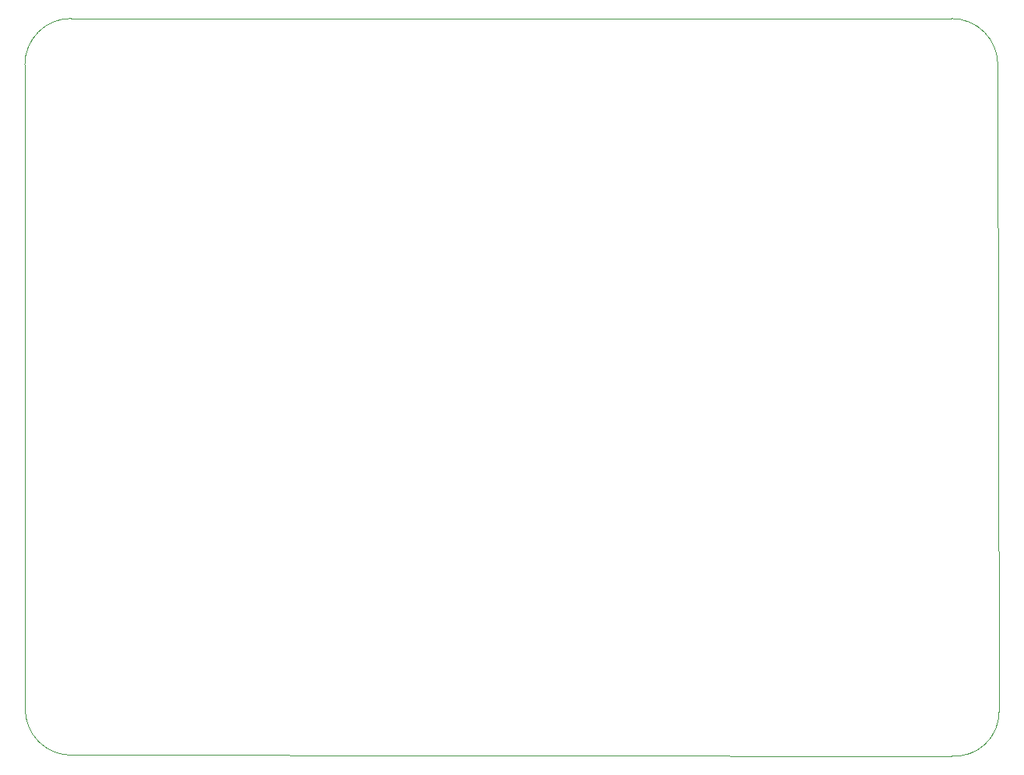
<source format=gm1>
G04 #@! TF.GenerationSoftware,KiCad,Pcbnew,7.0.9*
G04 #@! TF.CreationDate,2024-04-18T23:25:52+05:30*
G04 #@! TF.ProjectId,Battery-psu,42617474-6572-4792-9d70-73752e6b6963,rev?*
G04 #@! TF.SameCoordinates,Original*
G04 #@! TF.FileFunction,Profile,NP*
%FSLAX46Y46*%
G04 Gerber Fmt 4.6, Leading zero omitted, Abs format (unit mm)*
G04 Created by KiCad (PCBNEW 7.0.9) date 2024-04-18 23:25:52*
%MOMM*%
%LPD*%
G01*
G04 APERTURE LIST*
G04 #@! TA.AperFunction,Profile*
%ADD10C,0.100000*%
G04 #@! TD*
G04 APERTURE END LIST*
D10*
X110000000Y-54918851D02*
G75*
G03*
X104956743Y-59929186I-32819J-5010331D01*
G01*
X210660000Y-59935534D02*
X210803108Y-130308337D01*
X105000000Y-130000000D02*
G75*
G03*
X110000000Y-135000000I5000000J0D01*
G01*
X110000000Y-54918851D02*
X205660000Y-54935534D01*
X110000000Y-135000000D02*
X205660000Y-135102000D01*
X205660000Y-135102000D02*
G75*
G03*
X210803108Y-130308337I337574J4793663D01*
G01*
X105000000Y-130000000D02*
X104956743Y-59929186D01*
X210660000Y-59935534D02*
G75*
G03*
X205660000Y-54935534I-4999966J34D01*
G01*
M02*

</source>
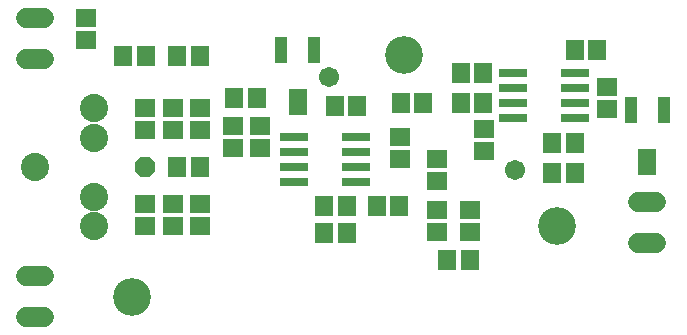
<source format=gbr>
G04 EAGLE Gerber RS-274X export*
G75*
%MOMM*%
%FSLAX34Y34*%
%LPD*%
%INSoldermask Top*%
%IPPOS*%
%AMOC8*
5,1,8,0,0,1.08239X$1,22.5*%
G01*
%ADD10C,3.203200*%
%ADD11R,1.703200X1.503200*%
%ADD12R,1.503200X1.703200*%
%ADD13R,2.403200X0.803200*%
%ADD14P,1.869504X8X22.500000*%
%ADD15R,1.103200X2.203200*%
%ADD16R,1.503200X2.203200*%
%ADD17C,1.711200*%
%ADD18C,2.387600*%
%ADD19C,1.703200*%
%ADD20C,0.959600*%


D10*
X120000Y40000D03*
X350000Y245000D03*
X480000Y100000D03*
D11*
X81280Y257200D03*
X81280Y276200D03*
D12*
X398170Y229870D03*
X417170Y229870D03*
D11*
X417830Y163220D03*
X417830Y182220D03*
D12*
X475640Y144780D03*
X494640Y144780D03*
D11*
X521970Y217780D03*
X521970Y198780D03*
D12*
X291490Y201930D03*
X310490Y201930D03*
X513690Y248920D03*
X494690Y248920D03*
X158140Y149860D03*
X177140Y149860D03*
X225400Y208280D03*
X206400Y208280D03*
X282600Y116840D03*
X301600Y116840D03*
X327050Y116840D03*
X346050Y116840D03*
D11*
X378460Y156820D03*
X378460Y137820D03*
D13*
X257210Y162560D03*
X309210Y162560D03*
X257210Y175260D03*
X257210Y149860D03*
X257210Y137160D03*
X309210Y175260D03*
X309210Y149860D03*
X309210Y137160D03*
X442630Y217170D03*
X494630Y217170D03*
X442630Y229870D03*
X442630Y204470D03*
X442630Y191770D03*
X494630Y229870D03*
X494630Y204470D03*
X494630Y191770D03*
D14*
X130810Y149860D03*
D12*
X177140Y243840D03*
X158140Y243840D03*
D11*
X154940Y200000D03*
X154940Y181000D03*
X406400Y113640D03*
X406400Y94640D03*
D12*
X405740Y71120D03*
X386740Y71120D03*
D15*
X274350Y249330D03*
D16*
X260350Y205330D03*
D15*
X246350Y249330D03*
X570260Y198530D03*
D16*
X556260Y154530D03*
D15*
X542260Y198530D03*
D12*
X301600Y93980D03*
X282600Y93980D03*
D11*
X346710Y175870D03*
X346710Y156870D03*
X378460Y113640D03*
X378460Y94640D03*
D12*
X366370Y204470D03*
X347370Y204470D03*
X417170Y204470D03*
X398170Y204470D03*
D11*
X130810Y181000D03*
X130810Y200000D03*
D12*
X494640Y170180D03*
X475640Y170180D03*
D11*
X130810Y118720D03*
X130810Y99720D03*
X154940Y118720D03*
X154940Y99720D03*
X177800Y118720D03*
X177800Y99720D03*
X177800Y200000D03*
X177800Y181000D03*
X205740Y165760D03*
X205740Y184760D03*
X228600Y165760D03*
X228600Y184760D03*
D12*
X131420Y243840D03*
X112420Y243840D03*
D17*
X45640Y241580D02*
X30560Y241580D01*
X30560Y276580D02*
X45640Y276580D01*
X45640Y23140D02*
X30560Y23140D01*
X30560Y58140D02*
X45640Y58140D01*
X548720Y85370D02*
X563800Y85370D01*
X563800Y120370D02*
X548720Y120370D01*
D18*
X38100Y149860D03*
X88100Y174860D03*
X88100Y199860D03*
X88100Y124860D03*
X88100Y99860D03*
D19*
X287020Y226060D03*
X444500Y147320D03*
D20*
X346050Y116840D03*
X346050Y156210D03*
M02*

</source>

──────

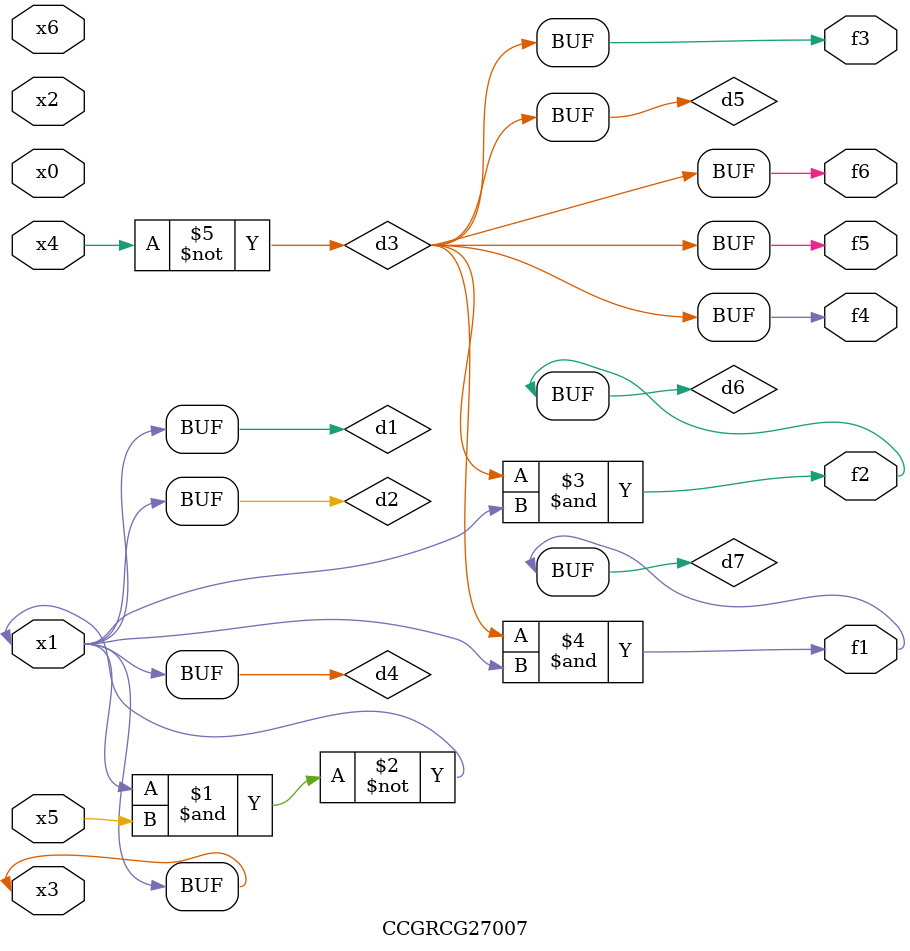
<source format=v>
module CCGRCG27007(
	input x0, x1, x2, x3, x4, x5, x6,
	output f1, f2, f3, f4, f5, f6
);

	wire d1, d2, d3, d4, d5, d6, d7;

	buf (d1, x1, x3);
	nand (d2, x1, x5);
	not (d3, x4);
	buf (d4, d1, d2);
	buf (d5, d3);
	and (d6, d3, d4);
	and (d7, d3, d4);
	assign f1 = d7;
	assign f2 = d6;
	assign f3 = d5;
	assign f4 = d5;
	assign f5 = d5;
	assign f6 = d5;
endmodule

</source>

──────

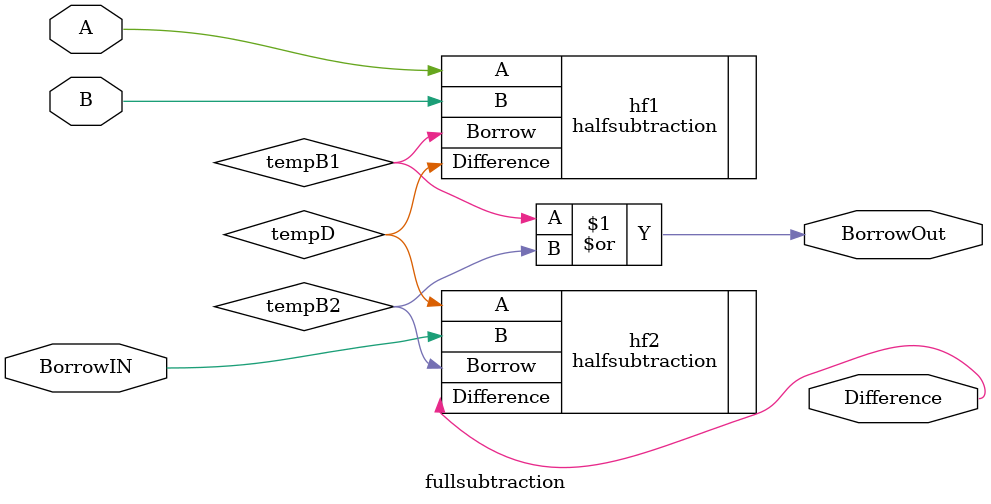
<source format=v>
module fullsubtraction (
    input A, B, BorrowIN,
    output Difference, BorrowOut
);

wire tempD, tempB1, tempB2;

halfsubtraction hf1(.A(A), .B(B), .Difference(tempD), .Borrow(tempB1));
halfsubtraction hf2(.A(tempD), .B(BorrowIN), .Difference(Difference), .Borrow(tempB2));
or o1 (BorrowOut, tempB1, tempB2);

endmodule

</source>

──────

* _Exercise aim_:
Beginning at the line with "X154940Y181000D03*" and stopping after the line with "X346710Y156870D03*", please write out every line of the data above exactly and nothing else.

* _Finished exercise_:
X154940Y181000D03*
X406400Y113640D03*
X406400Y94640D03*
D12*
X405740Y71120D03*
X386740Y71120D03*
D15*
X274350Y249330D03*
D16*
X260350Y205330D03*
D15*
X246350Y249330D03*
X570260Y198530D03*
D16*
X556260Y154530D03*
D15*
X542260Y198530D03*
D12*
X301600Y93980D03*
X282600Y93980D03*
D11*
X346710Y175870D03*
X346710Y156870D03*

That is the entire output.